BEGIN GIVEN DATA
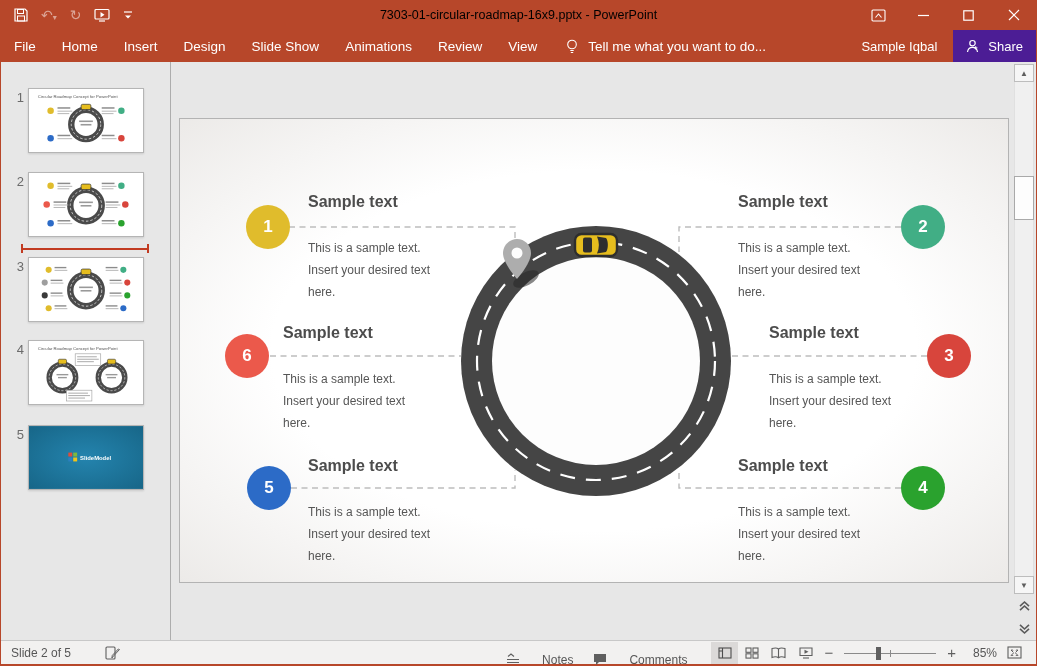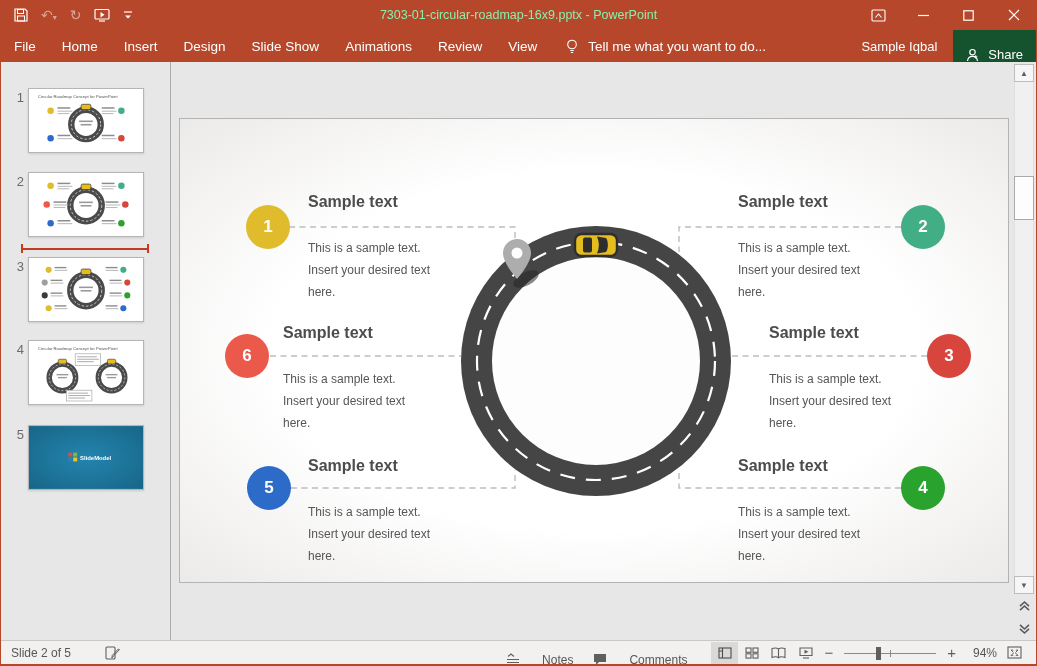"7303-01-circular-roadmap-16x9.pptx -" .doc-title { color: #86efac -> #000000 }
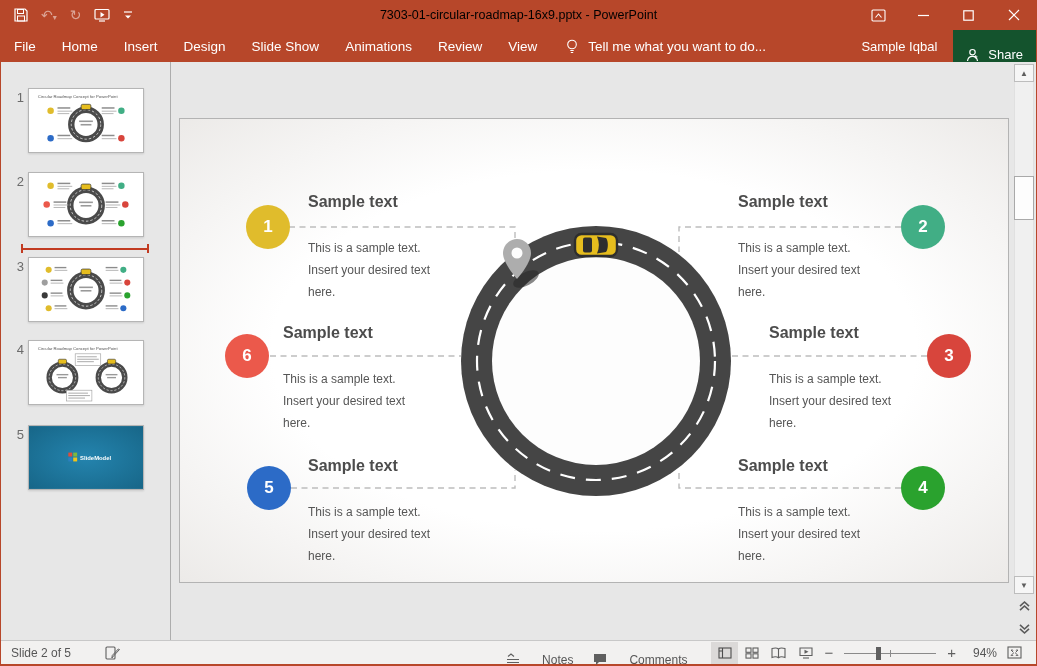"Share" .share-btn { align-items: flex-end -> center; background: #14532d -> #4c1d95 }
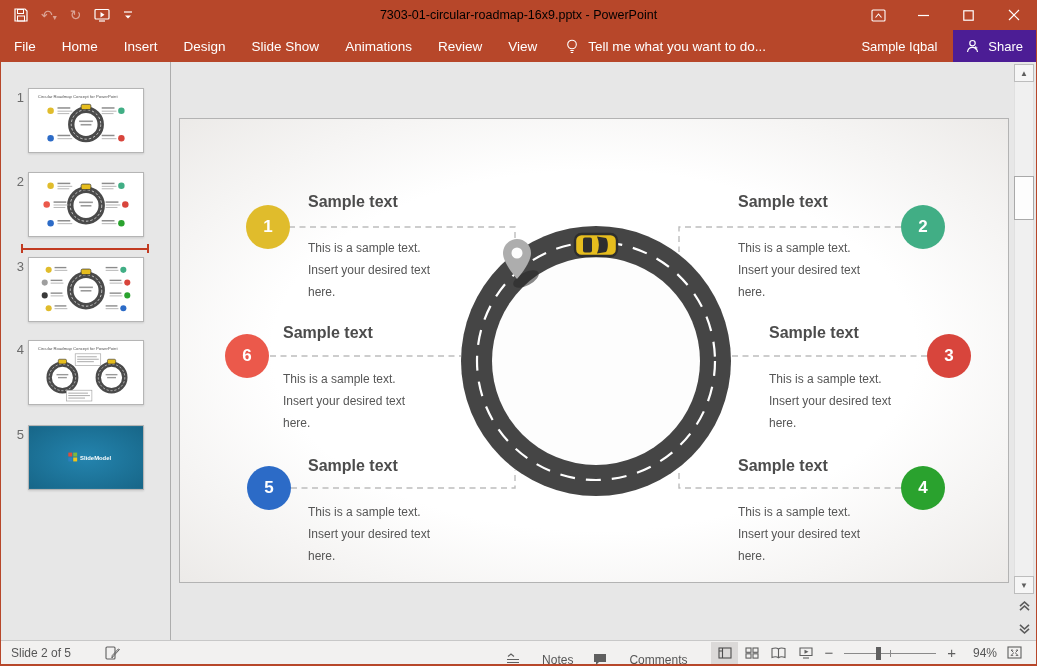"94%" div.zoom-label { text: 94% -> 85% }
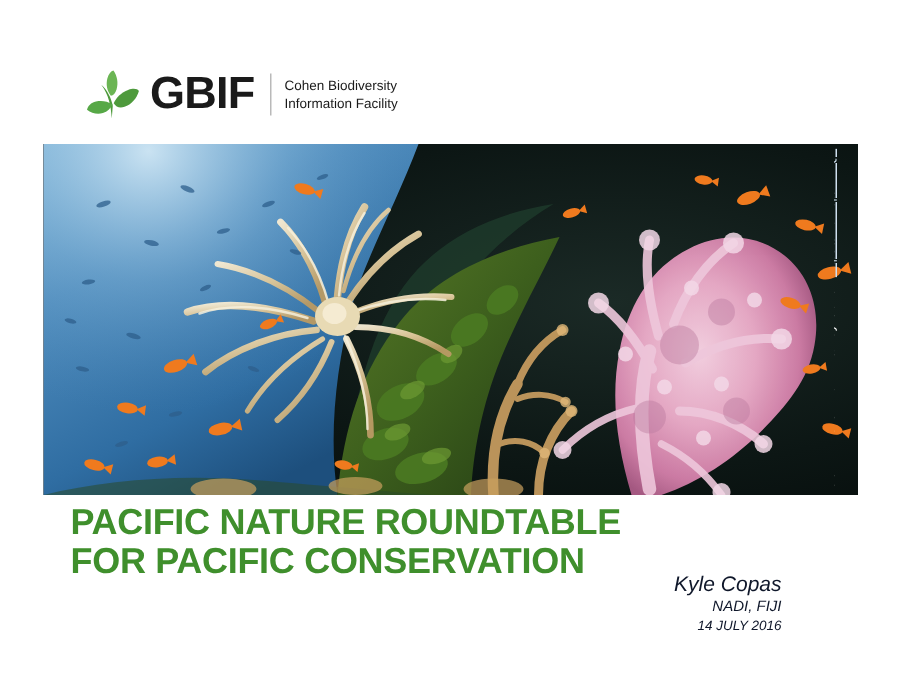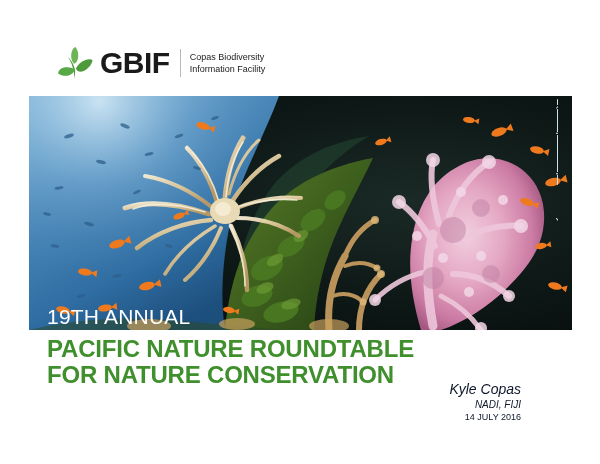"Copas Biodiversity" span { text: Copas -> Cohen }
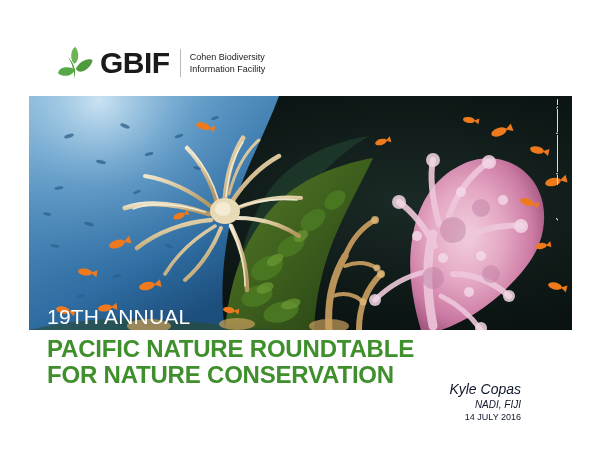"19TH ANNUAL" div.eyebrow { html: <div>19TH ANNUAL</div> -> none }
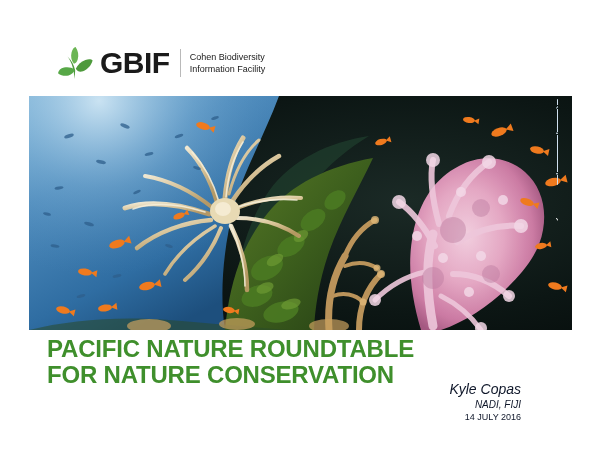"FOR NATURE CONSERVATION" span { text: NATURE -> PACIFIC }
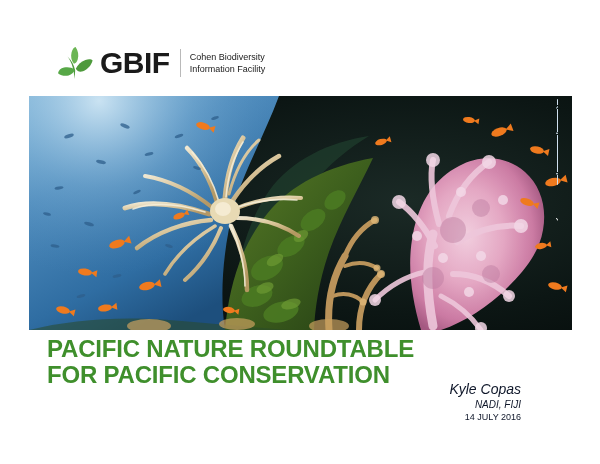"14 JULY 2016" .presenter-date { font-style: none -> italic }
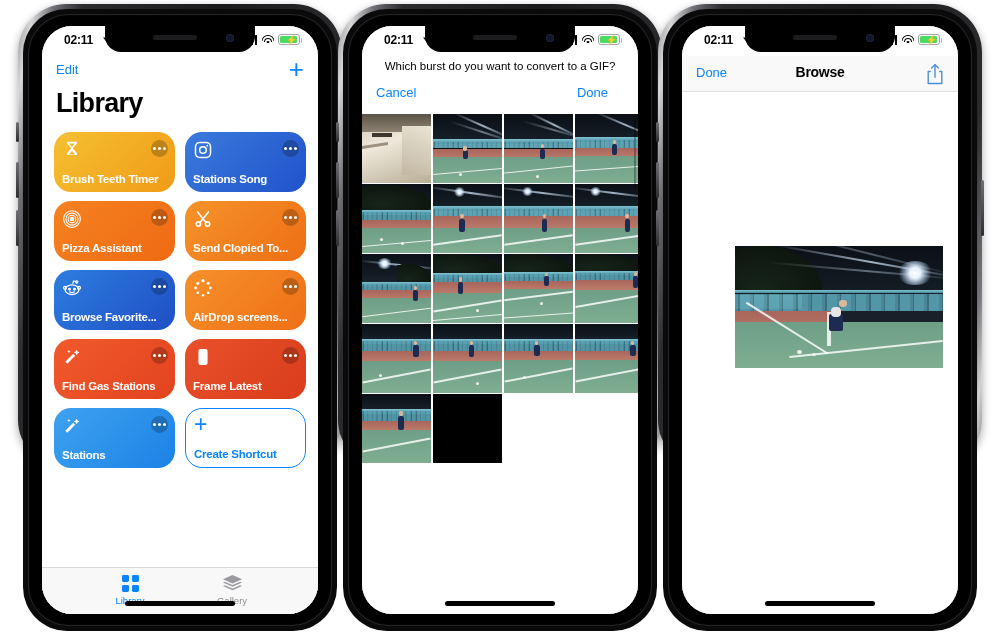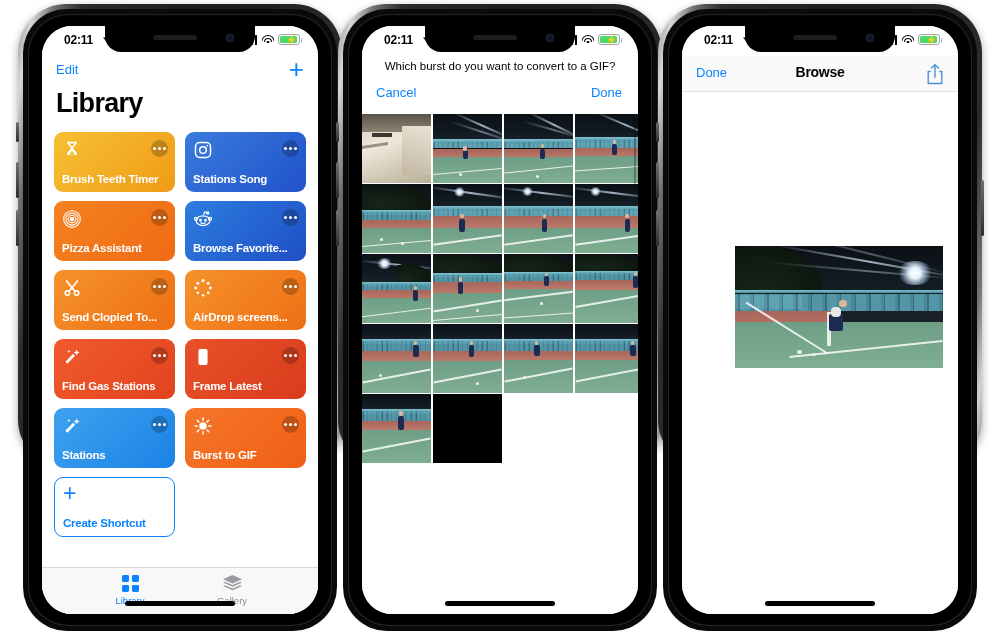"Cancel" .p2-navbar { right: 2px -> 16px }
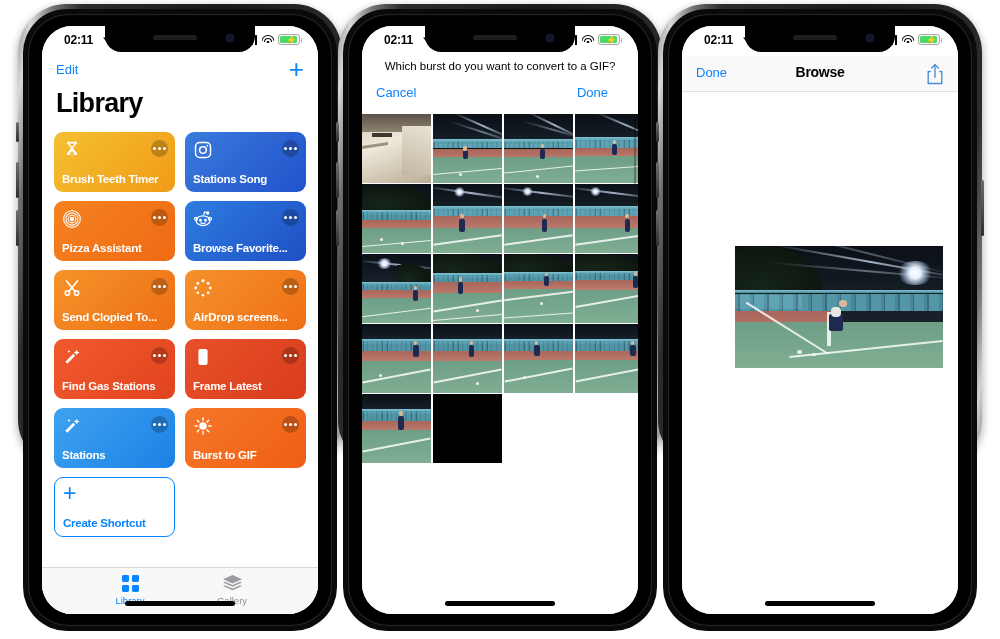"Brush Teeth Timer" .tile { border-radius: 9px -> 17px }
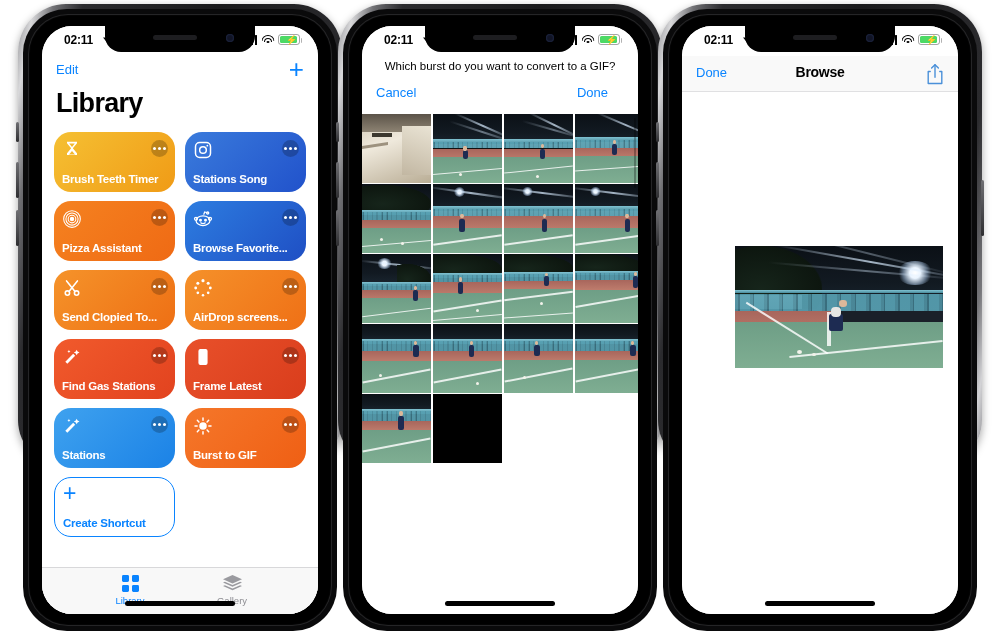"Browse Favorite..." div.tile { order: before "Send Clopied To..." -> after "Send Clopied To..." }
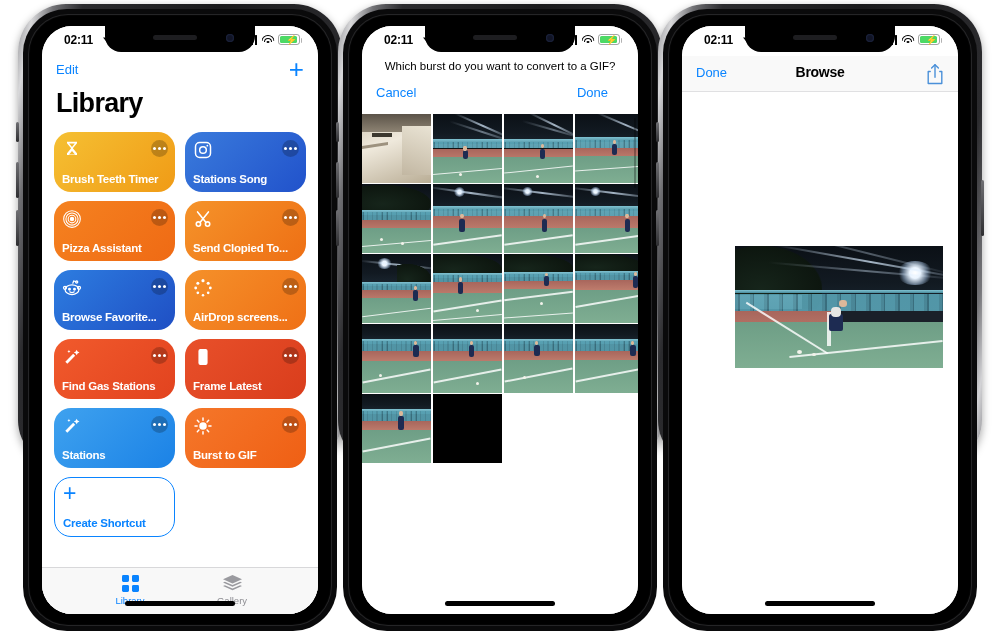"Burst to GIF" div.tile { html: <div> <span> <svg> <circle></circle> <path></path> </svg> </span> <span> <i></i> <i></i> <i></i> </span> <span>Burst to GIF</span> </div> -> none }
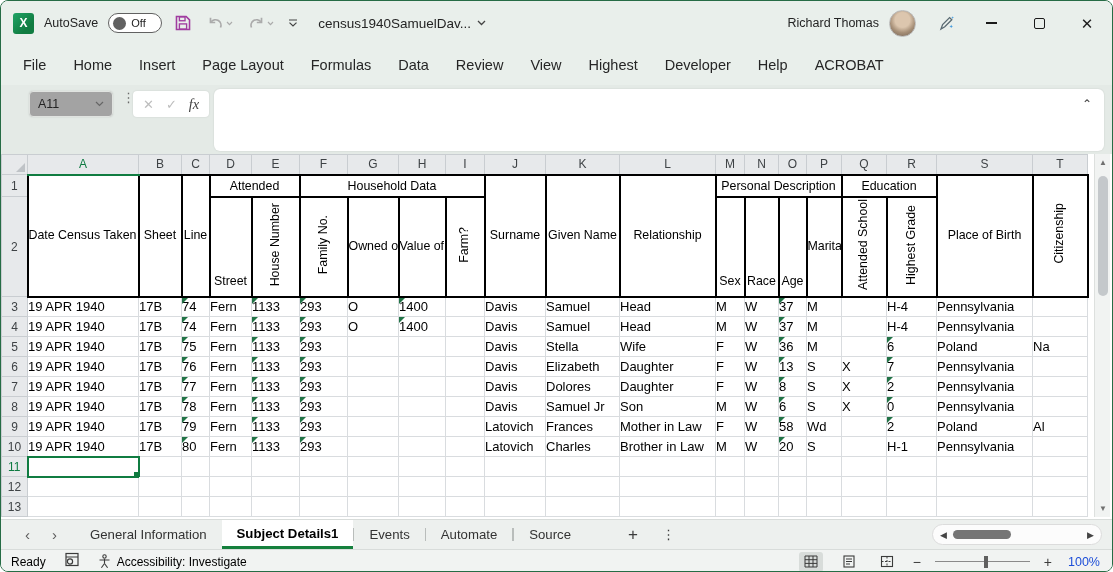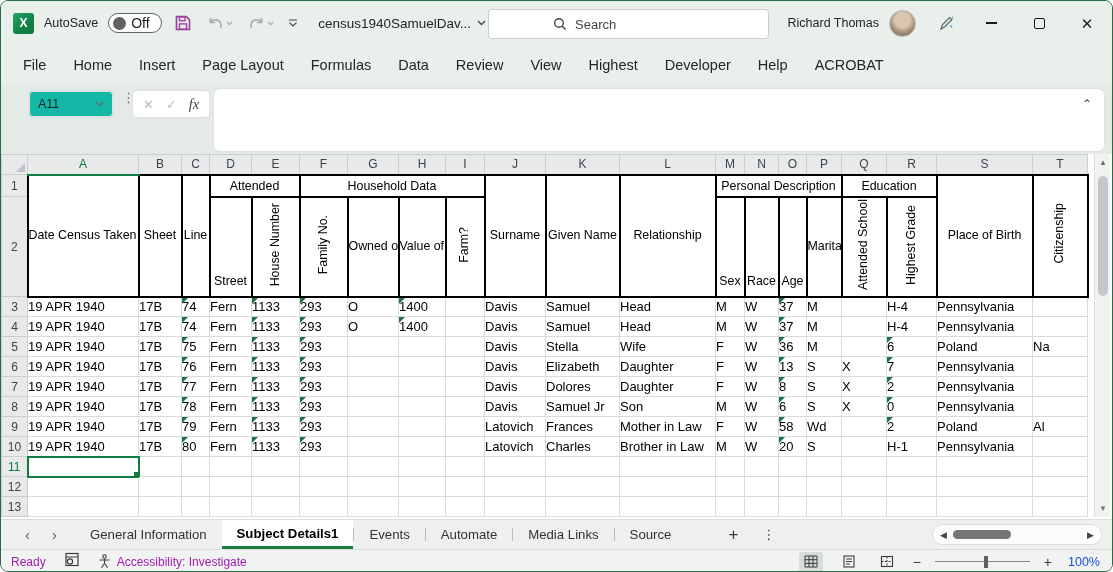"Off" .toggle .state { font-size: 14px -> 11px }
END GIVEN DATA
Write out the whole of the data exactly; the pictures stay out.

"7303-01-circular-roadmap-16x9.pptx -" .doc-title { color: #86efac -> #000000 }
"Share" .share-btn { align-items: flex-end -> center; background: #14532d -> #4c1d95 }
"94%" div.zoom-label { text: 94% -> 85% }
"Copas Biodiversity" span { text: Copas -> Cohen }
"19TH ANNUAL" div.eyebrow { html: <div>19TH ANNUAL</div> -> none }
"FOR NATURE CONSERVATION" span { text: NATURE -> PACIFIC }
"14 JULY 2016" .presenter-date { font-style: none -> italic }
"Cancel" .p2-navbar { right: 2px -> 16px }
"Brush Teeth Timer" .tile { border-radius: 9px -> 17px }
"Browse Favorite..." div.tile { order: before "Send Clopied To..." -> after "Send Clopied To..." }
"Burst to GIF" div.tile { html: <div> <span> <svg> <circle></circle> <path></path> </svg> </span> <span> <i></i> <i></i> <i></i> </span> <span>Burst to GIF</span> </div> -> none }
"Off" .toggle .state { font-size: 14px -> 11px }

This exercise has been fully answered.